**To-do item**
Edit the lines below by replacing "series" with "groups" everywhere in the material and leaving everything else unchanged. Omit the pictures from your answer.

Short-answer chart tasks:
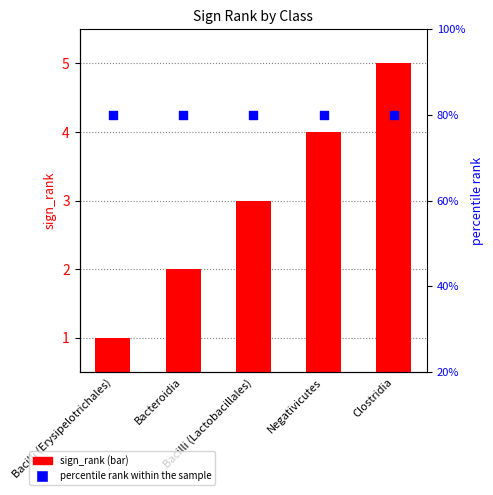

What is the total value across all series at Clostridia?

9.2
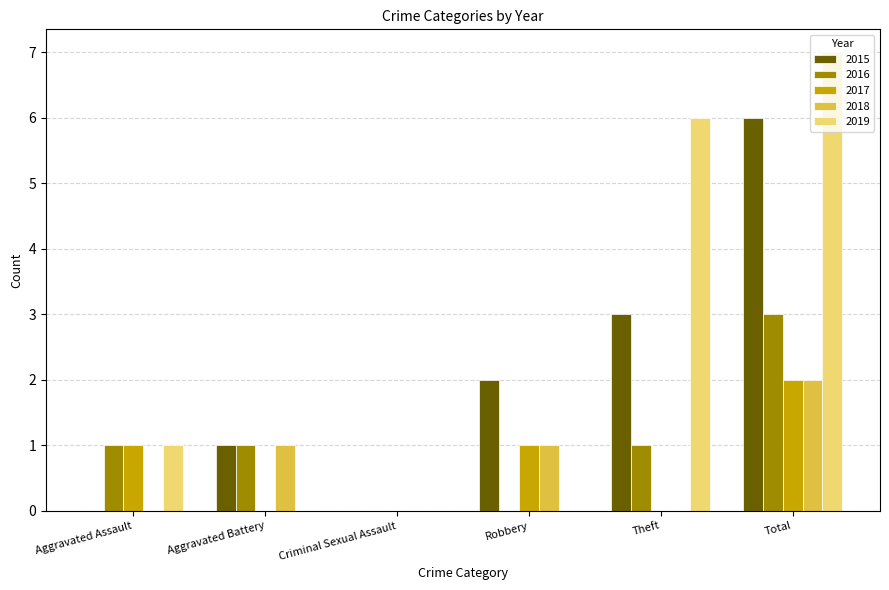

Are the bars horizontal?

No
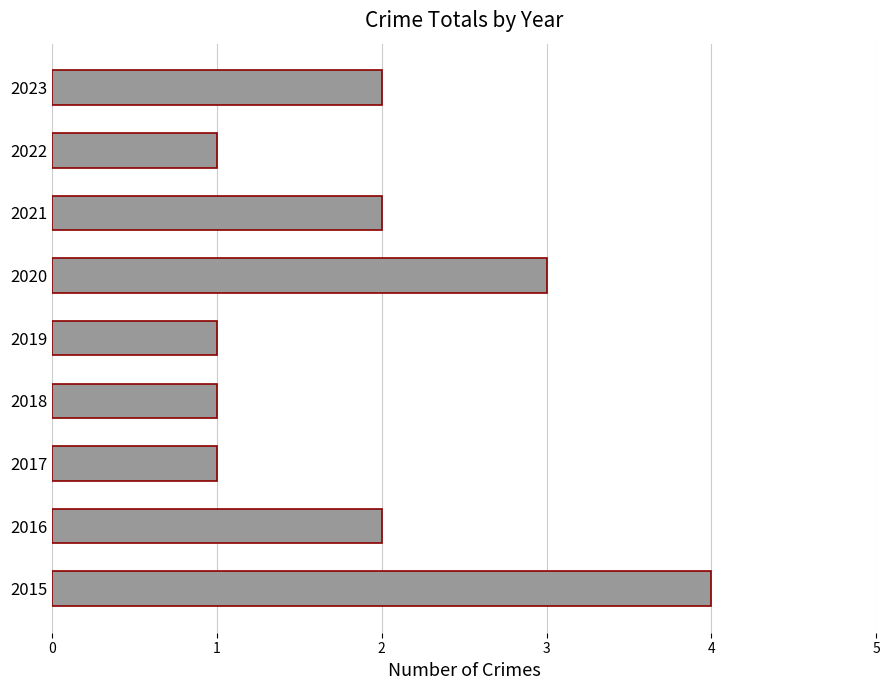

Count the number of data series in this chart.

1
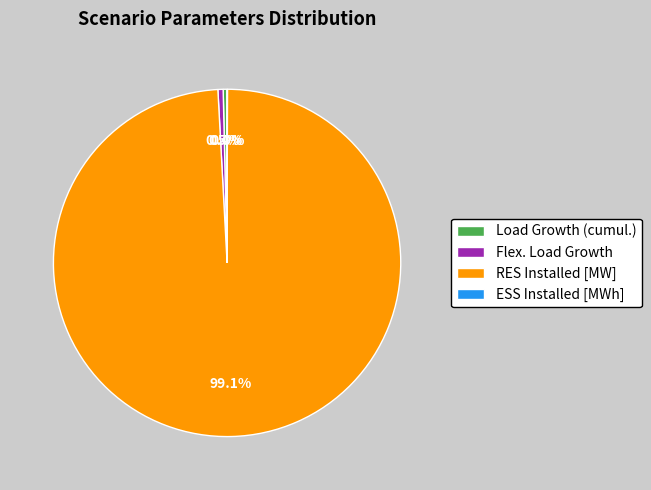

What is the majority slice?

RES Installed [MW]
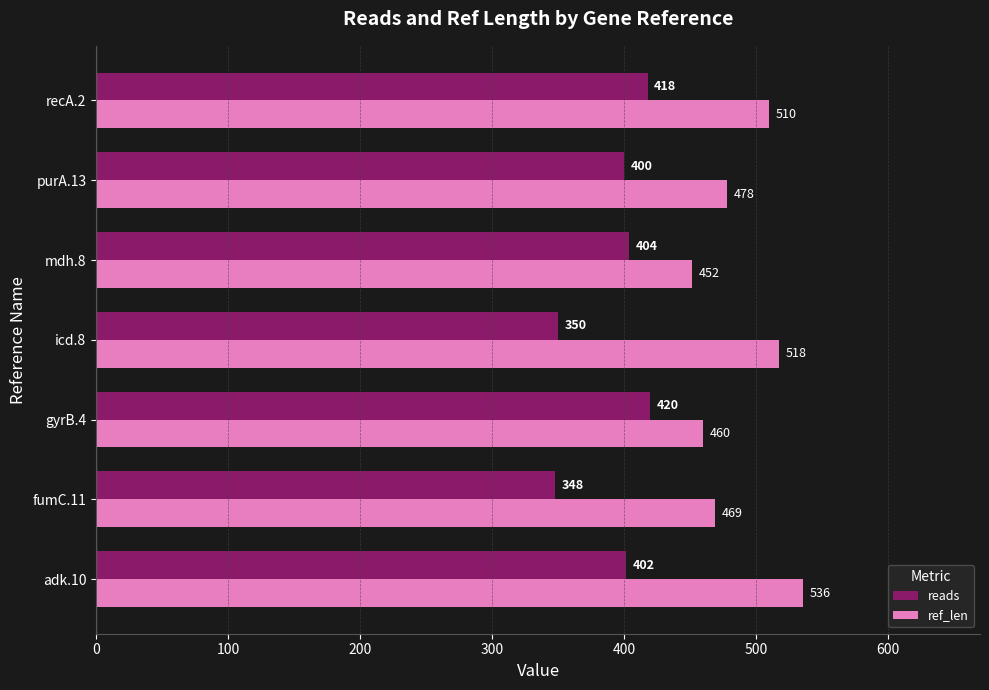

List the series in order of their overall mean, lowest first.

reads, ref_len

**Solution to this problem**
What is the total value across all groups at Clostridia?

9.2

Are the bars horizontal?

No

Count the number of data groups in this chart.

1

What is the majority slice?

RES Installed [MW]

List the groups in order of their overall mean, lowest first.

reads, ref_len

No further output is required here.